The night was still young, so we ordered a few more drinks and relaxed to the sound of small locomotion. Since it wasn't busy, we were able to discover hidden details in the city dioramas. Everywhere we looked, we saw tiny plastic people, going about their tiny plastic lives. It was a lot of fun just seeing the trains from all manner of angles.
Later that night, we all agreed that despite its flaws, ChouChou POPON was a fascinating place. The drinks were subpar and the story time distracted from the atmosphere, but to see any place, let alone a bar, filled with such intricate worlds was a sight to see. Train lovers (model or otherwise) will enjoy coming here time and time again. Everyone else should come at least once and see how they like it.

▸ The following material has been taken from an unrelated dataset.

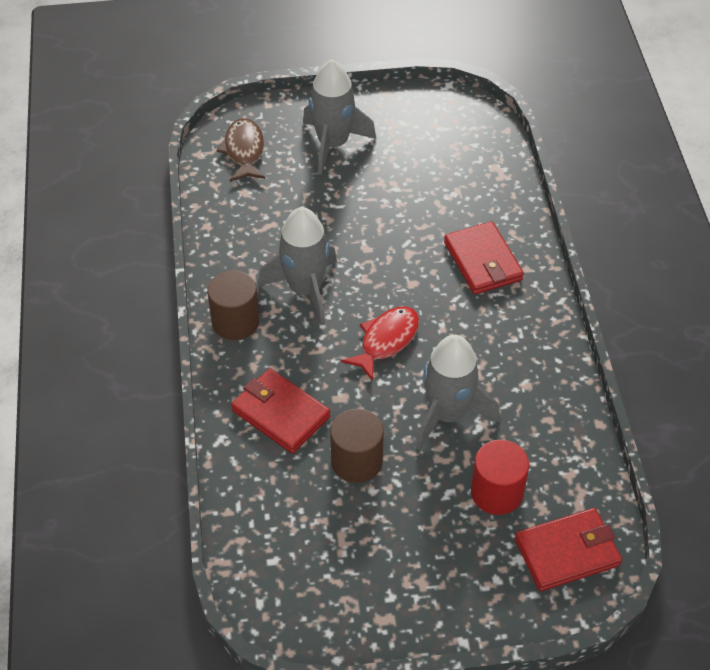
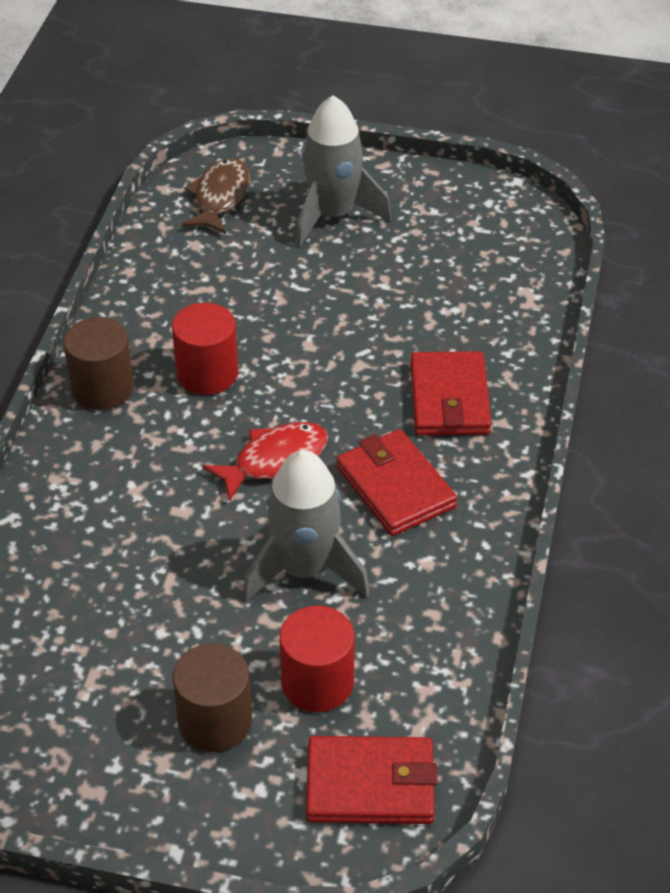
camera: 20 degrees right, 5 degrees down
(280, 413) = (98, 508): red wallet -> red wallet (395, 487)
(305, 289) = (207, 373): grey rocket -> red cylinder
(356, 461) = (160, 591): brown cylinder -> brown cylinder (215, 721)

In fact, images of the model trains chugged through our dreams that night. I swear I heard Viet through the hotel wall: "Get up that hill, Thomas! Get up there!" So it clearly had an emotional effect on at least one of us.
It’s a lovely place to see some wonderful model train sets over drinks. I don’t know much about trains, but since there was a little show that gave us some interesting facts about the trains running that day, it was quite fun and I learned something. The drinks are pretty good but not as awesome as some of the other authentic bars in Ginza. The price was a bit high for me, but I think it’s normal for this area.
Awesome bar if you are into model trains. The drinks weren’t that exciting for me. I agree they are on the pricier side of the spectrum.
If you’re super into trains, especially the model variety, you’ll love this place. If you’re more like me, you’ll be turned off by the expensive, mediocre drinks and the long show that distracts from all the good train parts.
I’ve never owned a train set, but I’ve always thought Japanese trains were neat, so the novelty of ChouChou POPON was worth the visit for me. I agree that the drinks were bland, and recommend getting “normal” drinks—skip the train cocktails. Come for the atmosphere and expect to overpay, and you won’t be disappointed.